ギャンブルを題材とした作品には勝敗がつきものだ。ラ・トゥールの「占い師」のように、他の人に不幸が起きた時、それが周囲の関係者にいかなる心理的変化を生みだすかという、きわめて奥深い人間心理の根底に迫るような作品もある。

ゴヤ、セザンヌ、ピカソ、ドーミエ、ヴァン・ゴッホなどの著名な画家たちが、ゲームやギャンブルをしている情景をそれぞれのスタンスから作品として描いている。これは、ギャンブルという行為には人間の持つさまざまな本性が表れていることが画家たちの興味をかき立てていることが、背景にあるといえよう。

ゲーム・ギャンブルから見る時代の様相
 ブログで取り上げたことのある他の画家、セザンヌの『カード遊びをする人』なども含まれている。本書で表題と内容がやや異なるのは、作品が年代順ではなく、ランダムに配列されていることである。しかし、そのためにさまざまな想像の種が生まれる。原則、1ないし2作品が一ページに掲載されていて、来歴、画題の含意などが簡潔に記されている。見ているとあきることがない。
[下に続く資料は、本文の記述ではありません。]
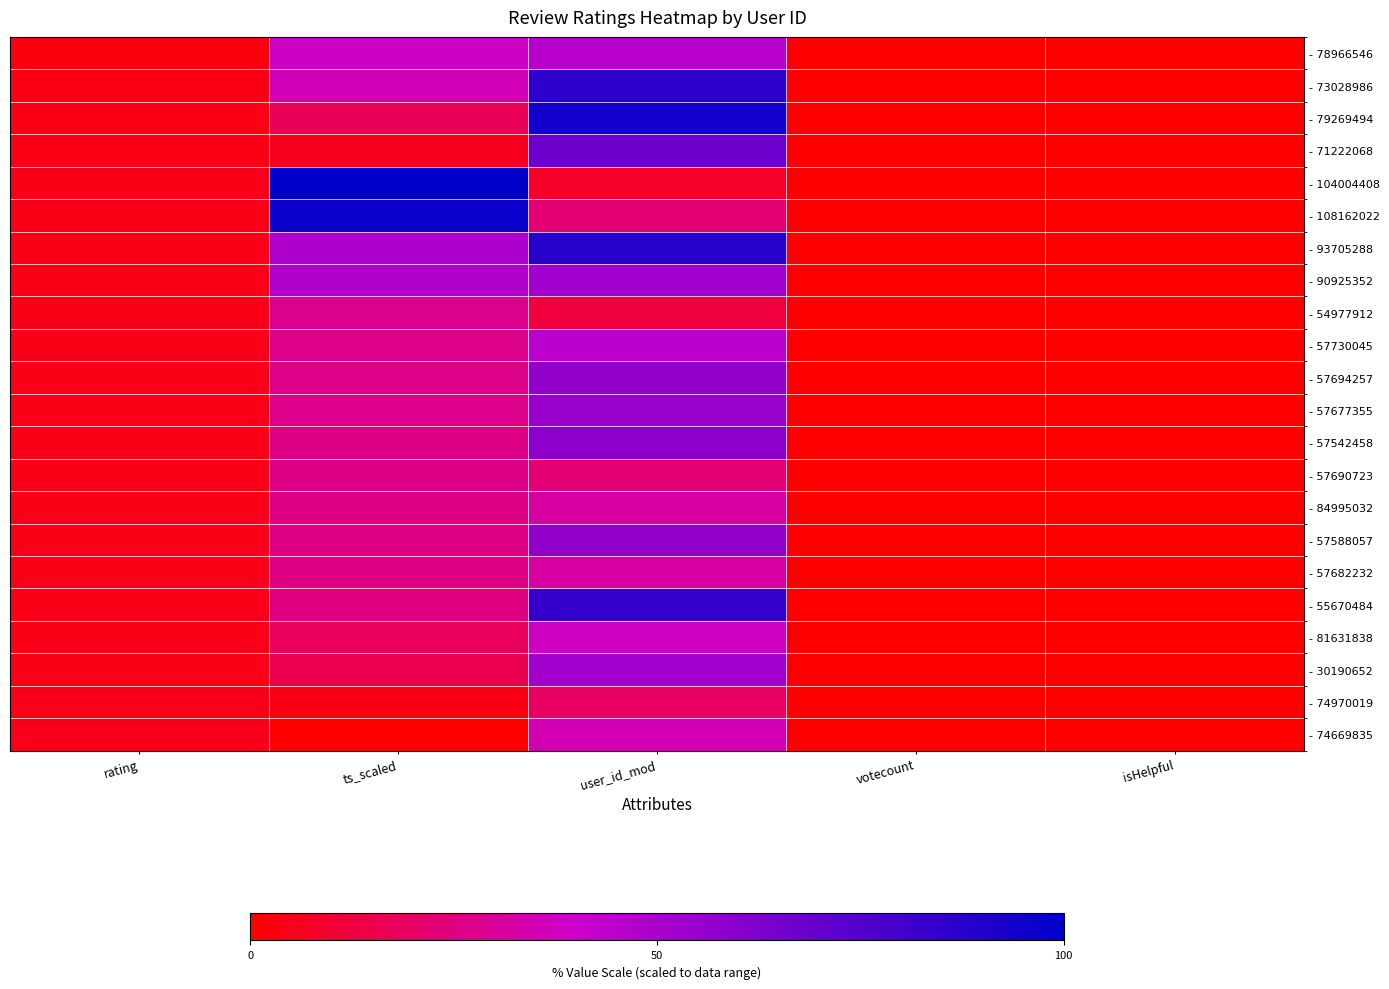

Rank the series at rating from lowest to highest value.

- 78966546, - 73028986, - 79269494, - 71222068, - 104004408, - 108162022, - 93705288, - 90925352, - 54977912, - 57730045, - 57694257, - 57677355, - 57542458, - 57690723, - 84995032, - 57588057, - 57682232, - 55670484, - 81631838, - 30190652, - 74970019, - 74669835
このブログでもこれまでその一端に触れているが、ギャンブルは美術史においてひとつの立派な(?)ジャンルを形成していることが分かる。この一風変わった書籍の序文を書いているルロイ・ナイマン LeRoy Neiman(1921-2012)は、知る人ぞ知るアメリカの表現派の画家である。本書の刊行後2年後に世を去っている。ネイマンの作品は鮮やかな原色が画面一杯乱れ飛ぶような、独特な作風で、運動選手、音楽師、カジノ風景などを描いてきた。ギャンブルの手段となっているのは、、カード、バックギャモン、ルーレット、競馬、ダイス(サイコロ)など、さまざまだ。
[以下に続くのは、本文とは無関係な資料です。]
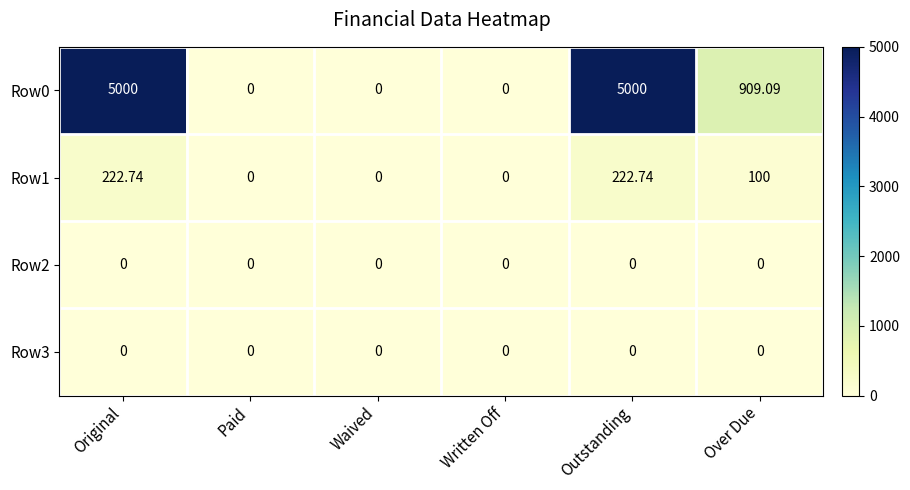

Where is Row1 nearest to the value 111?

Over Due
  本書にはネイマンの作品がかなり掲載されているが、下掲の作品はカジノのルーレット・ギャンブルで、ルーレットが回り出す直前、人々がそれぞれの思惑でチップを置いている場面を描いたものだ。さまざまな色が雑多に飛び散るような光景である。画家はそれをもって、現代社会の一断面としてのカジノの刹那的、荒涼として深みのない状況を描こうとしたのだろう。
 

LeRoy Neiman, The Green Table, 1972, Collection of the Artist
ルロイ・ネイマン「カジノ・緑色のテーブル」 

LeRoy Neiman, New York Stock Exchange, 1971,  Collection of the Artists
ルロイ・ネイマン「ニューヨーク株式取引所」

 これらの作品を見ていると、画家がギャンブルの光景を画題としている意味はきわめて多様であることが分かる。純粋にゲームの面白さに魅了された子供たちの情景や、暇をもてあました大人の遊びの光景から、人間の欲望の争いを決着しようとする手段として、表現されている場合、さらには享楽的、華美な極限に達した現代文明の断面としてのカジノ風景など、実に興味深い。 現代社会でITゲームに没頭している若者たちの姿は、画家たちの目にはどう映っているのだろうか。

さらに、 ネイマンは現代社会における投機的ギャンブルとして、株式投資もカジノの世界から遠くないと考えた。ニューヨーク証券取引所の荒涼としていながら、騒然とした状景が描かれている。そこで働く場立ちの人たちは、他人の資金を運用するという意味からも、最も迅速で統一性のない動きを見せている。現代世界の投機化、ギャンブル化はさらに進むとみられるが、後世にいかなる形で伝えられるだろうか。

 時の人、ドナルド・トランプ氏 Donald Trump、 日本ではまさに「トランプ」として知られるカードゲームの「切り札」の意味を持っている。その語源は、17世紀初期にTRIUMPHの変化した言葉として、同じ意味で使われたとされる(ODE+OSD)。政治もギャンブル化の色合いを深めているようだ。


 かくして、一時は「さようなら!」の箱に入ったこのユニークな美術書だが、再度眺めている間に新たな興味も深まり、「もうしばらくご滞在!」の床積みに戻ってしまった。断捨離のために残された時間も刻々と過ぎて行く。